Toys? My last four cars have all been black SL Mercedes-Benz's. I'm saving up for a Tesla.
Editor? Tyler Brule of Monocle magazine is a friend of mine and I'm such a shameless groupie that I agree with absolutely everything he says.


Food? Within a five-minute walk of my front door are Mekong Baby, Prego, SPQR, Blue Breeze Inn and the Ponsonby Road Bistro — five of the best restaurants anywhere. The best wiener schnitzel in the world is at The Engine Room. (Actually, The Engine Room might be the best restaurant in the world.) And how about Coco's Cantina on K Rd?
Cafe? Dizengoff is perfect. Giles on Shortland St is pretty damn good too.
Bar? Best bar is the Seafarers Club, on the roof, at the Britomart. Crack crew and incredible view.


Up and coming suburb? Definitely up-and-coming again is Parnell. When Mark Wallbank opens a restaurant in your area every house leaps in value. Woodpecker Hill and the arrival of stylish, sensitive property investors like Justin Wyborn's Vantage Group are just part of the dynamic that lifts a whole suburb.

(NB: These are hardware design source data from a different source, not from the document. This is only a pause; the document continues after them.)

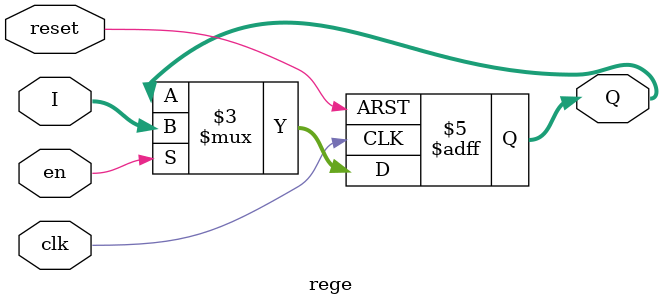
<source format=sv>
`timescale 1ns / 1ps


module rege #( parameter n = 8) (
        input [n-1: 0] I,
        input clk,
        input en,
        input reset,
        output logic [n - 1: 0] Q
    );
    
    always @(posedge clk, negedge reset)
    if (~reset) 
        Q = 0;
     else if (en) 
        begin
            Q <= I;
         end
endmodule

</source>
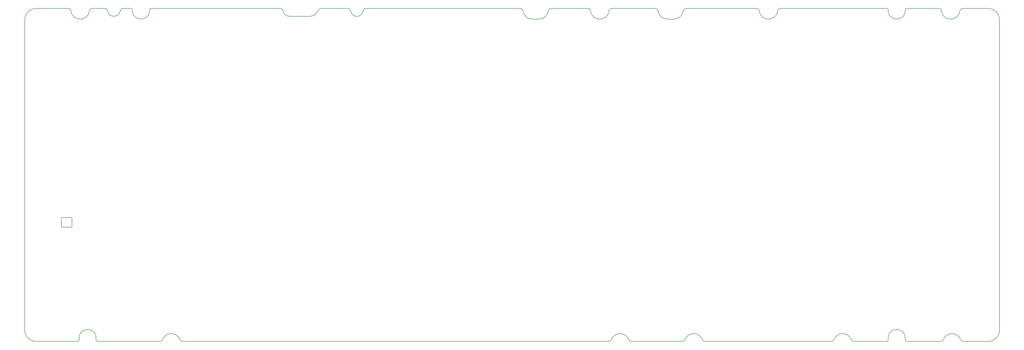
<source format=gbr>
%TF.GenerationSoftware,KiCad,Pcbnew,8.0.6*%
%TF.CreationDate,2024-11-23T19:51:20+07:00*%
%TF.ProjectId,Zellia80,5a656c6c-6961-4383-902e-6b696361645f,rev?*%
%TF.SameCoordinates,Original*%
%TF.FileFunction,Profile,NP*%
%FSLAX46Y46*%
G04 Gerber Fmt 4.6, Leading zero omitted, Abs format (unit mm)*
G04 Created by KiCad (PCBNEW 8.0.6) date 2024-11-23 19:51:20*
%MOMM*%
%LPD*%
G01*
G04 APERTURE LIST*
%TA.AperFunction,Profile*%
%ADD10C,0.200000*%
%TD*%
%TA.AperFunction,Profile*%
%ADD11C,0.150000*%
%TD*%
G04 APERTURE END LIST*
D10*
X236787200Y-58363301D02*
G75*
G02*
X233559741Y-55495423I0J3250001D01*
G01*
X243391969Y-54612999D02*
X268287167Y-54612999D01*
X224103373Y-172096999D02*
G75*
G02*
X223167201Y-171448653I27J1000099D01*
G01*
X242398905Y-55495423D02*
G75*
G02*
X239171448Y-58363358I-3227605J382223D01*
G01*
X334234010Y-171449825D02*
G75*
G02*
X340315989Y-171449823I3040990J-1146675D01*
G01*
X129470196Y-55461536D02*
G75*
G02*
X130458659Y-54613044I988504J-151564D01*
G01*
X340027477Y-55495265D02*
G75*
G02*
X340967509Y-54614150I993223J-117635D01*
G01*
X216203587Y-55495423D02*
G75*
G02*
X209748673Y-55495423I-3227457J379084D01*
G01*
X194773605Y-55495423D02*
G75*
G02*
X191546148Y-58363358I-3227605J382223D01*
G01*
X333298321Y-172096999D02*
X321250020Y-172096999D01*
X130458659Y-54612999D02*
X184941378Y-54612999D01*
X54050020Y-55335019D02*
X54050019Y-55112998D01*
X38314776Y-54613000D02*
G75*
G02*
X39302825Y-55459256I24J-999900D01*
G01*
X29225020Y-170897518D02*
X29225020Y-171597000D01*
X354025950Y-58612999D02*
X354025951Y-168096999D01*
X103437198Y-57363301D02*
X110589946Y-57363000D01*
X43749376Y-55459245D02*
G75*
G02*
X44737485Y-54612999I988024J-153655D01*
G01*
X294723321Y-172096999D02*
X250066677Y-172097000D01*
X114566189Y-54612999D02*
X124043601Y-54612999D01*
X28725019Y-172096999D02*
X14025951Y-172096999D01*
X10025951Y-58701999D02*
G75*
G02*
X14114941Y-54614002I4000439J87579D01*
G01*
X341251677Y-172097000D02*
G75*
G02*
X340316008Y-171449817I23J1000000D01*
G01*
X113630523Y-55260113D02*
G75*
G02*
X114566189Y-54613019I935577J-352787D01*
G01*
X216149737Y-172092116D02*
X65749438Y-172096999D01*
X48050020Y-55112999D02*
X48050020Y-55335019D01*
X232566678Y-54612999D02*
G75*
G02*
X233559742Y-55495423I-178J-1000201D01*
G01*
X321250020Y-172096999D02*
G75*
G02*
X320750001Y-171596999I-20J499999D01*
G01*
X189161900Y-58363301D02*
X191546148Y-58363300D01*
X194773605Y-55495423D02*
G75*
G02*
X195766669Y-54612980I992995J-117477D01*
G01*
X242398905Y-55495423D02*
G75*
G02*
X243391969Y-54612980I992995J-117477D01*
G01*
X54050019Y-55112998D02*
G75*
G02*
X54550020Y-54613019I499981J-2D01*
G01*
X302676677Y-172097000D02*
G75*
G02*
X301741008Y-171449817I23J1000000D01*
G01*
X54550020Y-54612999D02*
X100225846Y-54612999D01*
X314750019Y-55112997D02*
X314750020Y-55335018D01*
X314750020Y-170897518D02*
G75*
G02*
X320750020Y-170897518I3000000J0D01*
G01*
X33839750Y-54612999D02*
X38314776Y-54613000D01*
X58732215Y-171449622D02*
G75*
G02*
X57796450Y-172096981I-935815J352722D01*
G01*
X29225020Y-171597000D02*
G75*
G02*
X28725019Y-172097020I-500020J0D01*
G01*
X103437198Y-57363301D02*
G75*
G02*
X101213953Y-55459247I2J2250001D01*
G01*
X25398637Y-54613084D02*
G75*
G02*
X26391776Y-55495487I63J-1000016D01*
G01*
X314750020Y-170897518D02*
X314750020Y-171596999D01*
X276728210Y-54612999D02*
X314249157Y-54612999D01*
X189161900Y-58363301D02*
G75*
G02*
X185934441Y-55495423I0J3250001D01*
G01*
X184941378Y-54612999D02*
G75*
G02*
X185934442Y-55495423I-178J-1000201D01*
G01*
X321249158Y-54612999D02*
X332579478Y-54613000D01*
X35725020Y-172096999D02*
G75*
G02*
X35225001Y-171596999I-20J499999D01*
G01*
X216203587Y-55495423D02*
G75*
G02*
X217196651Y-54612951I993113J-117577D01*
G01*
X44737485Y-54612999D02*
X47550020Y-54612999D01*
X243049010Y-171449825D02*
G75*
G02*
X242113321Y-172097019I-935710J352825D01*
G01*
X314250020Y-172096999D02*
X302676677Y-172097000D01*
X32846686Y-55495423D02*
G75*
G02*
X33839750Y-54612950I993114J-117577D01*
G01*
X113630523Y-55260113D02*
G75*
G02*
X110589946Y-57363010I-3040423J1146513D01*
G01*
X340967511Y-54614196D02*
X350025950Y-54613000D01*
X314249157Y-54612999D02*
G75*
G02*
X314750002Y-55112997I843J-500001D01*
G01*
X35225020Y-171596999D02*
X35225020Y-170897518D01*
X58732215Y-171449622D02*
G75*
G02*
X64813673Y-171449622I3040729J-1145835D01*
G01*
X14025951Y-172096999D02*
G75*
G02*
X10026001Y-168096999I-251J3999699D01*
G01*
X350025950Y-54613000D02*
G75*
G02*
X354026000Y-58612999I250J-3999800D01*
G01*
X340027477Y-55495265D02*
G75*
G02*
X333572542Y-55495426I-3227477J381965D01*
G01*
X295659010Y-171449825D02*
G75*
G02*
X294723321Y-172097019I-935710J352825D01*
G01*
X124043601Y-54612999D02*
G75*
G02*
X125032064Y-55461537I-1J-1000001D01*
G01*
X217085290Y-171444907D02*
G75*
G02*
X216149737Y-172092123I-935790J352907D01*
G01*
X32846686Y-55495423D02*
G75*
G02*
X26391782Y-55495487I-3227456J382133D01*
G01*
X320750020Y-55335019D02*
G75*
G02*
X314749980Y-55335018I-3000020J19D01*
G01*
X217196651Y-54612999D02*
X232566678Y-54612999D01*
X354025951Y-168096999D02*
G75*
G02*
X350025950Y-172096951I-3999651J-301D01*
G01*
X65749438Y-172096999D02*
G75*
G02*
X64813700Y-171449612I-38J999899D01*
G01*
X236787200Y-58363301D02*
X239171448Y-58363300D01*
X195766669Y-54612999D02*
X208755609Y-54613000D01*
X54050020Y-55335019D02*
G75*
G02*
X48050020Y-55335019I-3000000J0D01*
G01*
X208755609Y-54613000D02*
G75*
G02*
X209748664Y-55495424I-9J-1000000D01*
G01*
X242113321Y-172096999D02*
X224103373Y-172096999D01*
X320750020Y-171596999D02*
X320750020Y-170897518D01*
X295659010Y-171449825D02*
G75*
G02*
X301740989Y-171449823I3040990J-1146675D01*
G01*
X314750020Y-171596999D02*
G75*
G02*
X314250020Y-172097020I-500020J-1D01*
G01*
X57796450Y-172096999D02*
X35725020Y-172096999D01*
X320750020Y-55335019D02*
X320750019Y-55112998D01*
X320750019Y-55112998D02*
G75*
G02*
X321249158Y-54613020I499981J-2D01*
G01*
X217085290Y-171444907D02*
G75*
G02*
X223167305Y-171448614I3040310J-1146193D01*
G01*
X29225020Y-170897518D02*
G75*
G02*
X35225020Y-170897518I3000000J0D01*
G01*
X47550020Y-54612999D02*
G75*
G02*
X48050001Y-55112999I-20J-500001D01*
G01*
X332579478Y-54613000D02*
G75*
G02*
X333572564Y-55495423I22J-1000000D01*
G01*
X275735146Y-55495423D02*
G75*
G02*
X269280232Y-55495423I-3227457J382124D01*
G01*
X100225846Y-54612999D02*
G75*
G02*
X101213995Y-55459240I-46J-1000101D01*
G01*
X10025951Y-168096999D02*
X10025951Y-58701999D01*
X14114941Y-54613999D02*
X25398637Y-54613084D01*
X129470196Y-55461536D02*
G75*
G02*
X125032006Y-55461546I-2219096J340036D01*
G01*
X275735146Y-55495423D02*
G75*
G02*
X276728210Y-54613010I993054J-117577D01*
G01*
X243049010Y-171449825D02*
G75*
G02*
X249130989Y-171449823I3040990J-1146675D01*
G01*
X350025950Y-172096999D02*
X341251677Y-172097000D01*
X250066677Y-172097000D02*
G75*
G02*
X249130947Y-171449839I23J1000100D01*
G01*
X334234010Y-171449825D02*
G75*
G02*
X333298321Y-172097019I-935710J352825D01*
G01*
X268287167Y-54612999D02*
G75*
G02*
X269280177Y-55495429I33J-999901D01*
G01*
X43749376Y-55459245D02*
G75*
G02*
X39302884Y-55459247I-2223246J345935D01*
G01*
D11*
%TO.C,D1*%
X26756250Y-131802499D02*
X26756250Y-128402499D01*
X26756250Y-131802499D02*
X22956250Y-131802499D01*
X22956250Y-131802499D02*
X22956250Y-128402499D01*
X26756250Y-128402499D02*
X22956250Y-128402499D01*
%TD*%
M02*

</source>
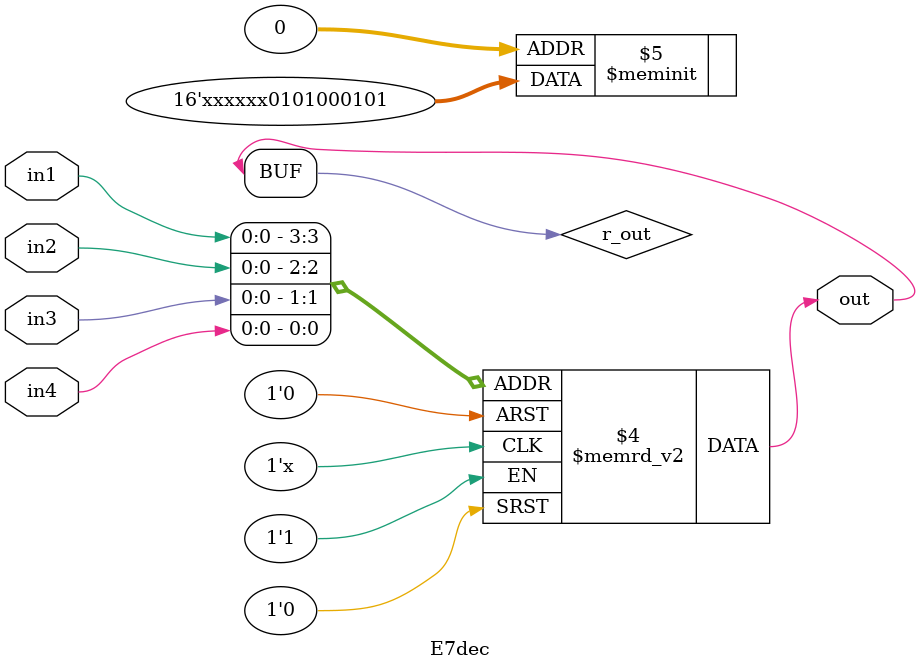
<source format=v>
module E7dec(output out, input in1, in2, in3, in4);
  reg r_out;
  assign out = r_out;
  always@(in1, in2, in3, in4)
    begin
      case({in1, in2, in3, in4})
        4'b0000: out = 1'b1;
        4'b0001: out = 1'b0;
        4'b0010: out = 1'b1;
        4'b0011: out = 1'b0;
        4'b0100: out = 1'b0;
        4'b0101: out = 1'b0;
        4'b0110: out = 1'b1;
        4'b0111: out = 1'b0;
	4'b1000: out = 1'b1;
        4'b1001: out = 1'b0;
        4'b1010: out = 1'bx;
        4'b1011: out = 1'bx;
        4'b1100: out = 1'bx;
        4'b1101: out = 1'bx;
        4'b1110: out = 1'bx;
        4'b1111: out = 1'bx;
	
        default: out = 1'b0;
      endcase
    end
endmodule

</source>
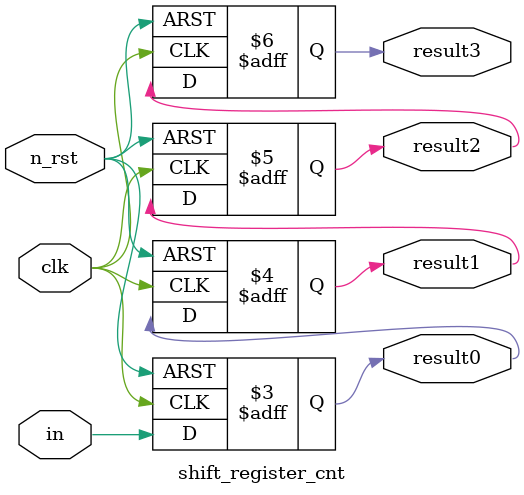
<source format=v>
module shift_register_cnt(
    clk,
    n_rst,
    in,
    result0,
    result1,
    result2,
    result3,
);

input clk;
input n_rst;
input in;

output reg result0;
output reg result1;
output reg result2;
output reg result3;

always@(posedge clk or negedge n_rst) begin
    if(!n_rst) begin
        result0 <= 1'b0;
        result1 <= 1'b0;
        result2 <= 1'b0;
        result3 <= 1'b0;
    end
    else begin
        result0 <= in;
        result1 <= result0;
        result2 <= result1;
        result3 <= result2;
    end
end

endmodule
</source>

It seems to me also that St Heliers and Kohimarama are undervalued. Living by the beach with great cafes and 10 minutes from town is hard to beat. People massively underestimate the value of a great cafe. If you could put Dizengoff in Waterview, every property in Waterview would instantly be more valuable. If I were a young guy starting out I'd buy a cool 70s house in an outer suburb like Farm Cove with great schools, invite/persuade 20 friends to do the same and create my own cool suburb. It's easy. Just add Allpress coffee and a few art directors. Check out The Burbs cafe at 190 Fisher Parade, Pakuranga.


I don’t travel enough but I love Sydney, I love New York, I really, really love Auckland. I travel business class — I can’t afford it but I figure if you can’t look forward to the journey, you can’t look forward to your holiday. I try to fly Air New Zealand or Singapore Airlines but usually any airline that’s got a deal in business class.

I love Hydra in the Greek Islands. I think Portofino is the most beautiful port in the world, and I reckon the Black Barn (Hawkes Bay) is beautiful. Hawkes Bay might be the most perfect place on Earth, though I haven’t seen that much of it yet.

I’ve got a lot of friends around the world and they agree New Zealand is the safest place on Earth and the people are kind, cool and colourful. Auckland now is everything I dreamed it would be as a young man.

A succession of inspirational huge thinkers have created paradise. Firstly, the guys who created Viaduct Harbour, then Peter Cooper with Britomart, Andy Davies with Ponsonby Central and Simon Rowntree and James Brown with the City Works Depot in Wellesley St. All brilliant environments.

It’s great to live in Auckland as it reaches its potential. The coolest city, in the only country on Earth with a truly golden future.